Critic: Paying back a debt and doing thing you don’t like? Fine.

Dr. Lisle: THAT’S biblical slavery.

Critic: Being forced to do your master’s bidding, whatever it is? No. A person needs autonomy, even if they are in debt to you.

Dr. Lisle: Under the biblical system, slaves did have rights and thus some autonomy. They could not be raped or murdered or damaged physically. So the biblical system is quite different from your straw-man misrepresentation of it.

Critic: Lisle said: “You again demonstrate the truth of Christianity by the very questions you ask.”

How does the debate about moral absolutism prove that Yahweh created a garden with a talking snake in it, flooded the world, impregnated a virgin with himself, became a carpenter, died, and came back to life?

Dr. Lisle: I wrote an entire book on this topic. I’m not going to repeat it here just because you are too intellectually lazy to study the issue.

Critic: I’d LOVE to see the train of logic that leads from A to B on that one.

Dr. Lisle: Then you will actually have to read the book.

Critic: What’s to stop any other religion from making the same claim? Try and answer that without circular reasoning and begging the question.

Dr. Lisle: Simple: they cannot rationally justify objective morality. Can you provide some non-Christian system that justifies objective morality without circular reasoning and begging the question. (If you cannot, then you demonstrate my case).

Critic: If we actually got our morality from your holy book, Lisle, then slavery would still be morally “right”, as would killing witches, those who work on the sabbath, etc…

Dr. Lisle: If we don’t get our morality from God’s book, then absolutely anything could be considered morally right: killing babies, racism, theft, rape, murder, you name it.

Critic: Our morality does not hinge in any way upon the christian “god”. In many cases, they diverge.

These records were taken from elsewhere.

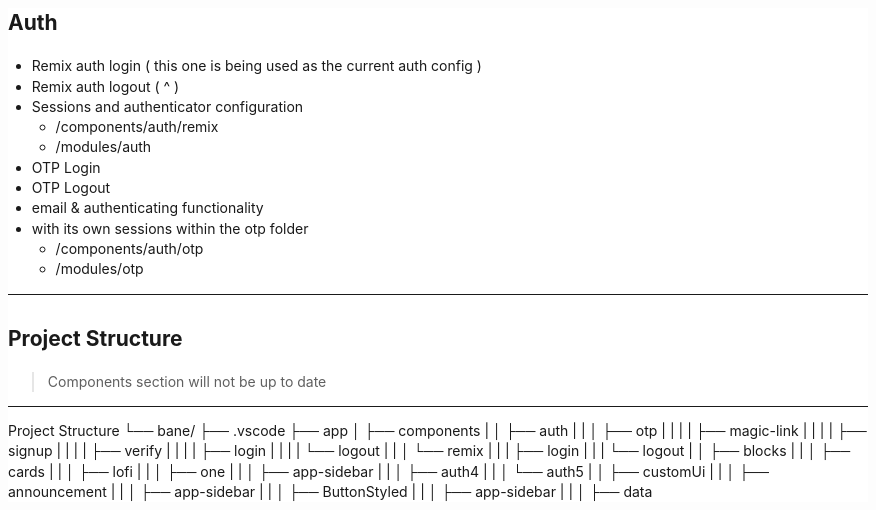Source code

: 
## Auth
- Remix auth login ( this one is being used as the current auth config )
- Remix auth logout ( ^ )
- Sessions and authenticator configuration
  - /components/auth/remix
  - /modules/auth
- OTP Login
- OTP Logout
- email & authenticating functionality
- with its own sessions within the otp folder
  - /components/auth/otp
  - /modules/otp
 
---
 ## Project Structure
 >Components section will not be up to date
---
 Project Structure
└── bane/
    ├── .vscode
    ├── app
    │   ├── components
    |   │   ├── auth
    |   |   │   ├── otp
    |   |   |   |  ├── magic-link
    |   |   |   |  ├── signup
    |   |   |   |  ├── verify
    |   |   |   |  ├── login
    |   |   |   |  └── logout
    |   |   │   └── remix
    |   |   |      ├── login
    |   |   |      └── logout
    |   │   ├── blocks
    |   |   │   ├── cards
    |   |   │   ├── lofi
    |   |   │   ├── one
    |   |   │   ├── app-sidebar
    |   |   │   ├── auth4
    |   |   │   └── auth5
    |   │   ├── customUi
    |   |   │   ├── announcement
    |   |   │   ├── app-sidebar
    |   |   │   ├── ButtonStyled
    |   |   │   ├── app-sidebar
    |   |   │   ├── data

Dr. Lisle: Your subjective “morality” (what you personally prefer to call “right” and “wrong”) may indeed differ from God’s objective morality. But that’s your problem. Just about all evil-doers think they are in the right. Those who steal believe they have the right to another’s property. Those who murder believe that their victims “had it coming” – that they deserved to die and that killing them was justified. Those who murder the disabled believe they are doing humanity a service. For the most part, people do “what is right in their own eyes” (Judges 17:6). And that’s the problem: what many people call “right” is actually objectively wicked (Isaiah 5:20). So when you disagree with God’s law, that doesn’t prove that God is wicked; rather it proves that you are (Ezekiel 18:29). On Judgment Day, there is only one set of moral standards that will matter: God’s. God will hold us accountable to His Law and no other. The bad new is: we all fall short. We deserve eternal death for our treason against God. The Good News is that God offers to pay our penalty if only we will repent and trust in Him.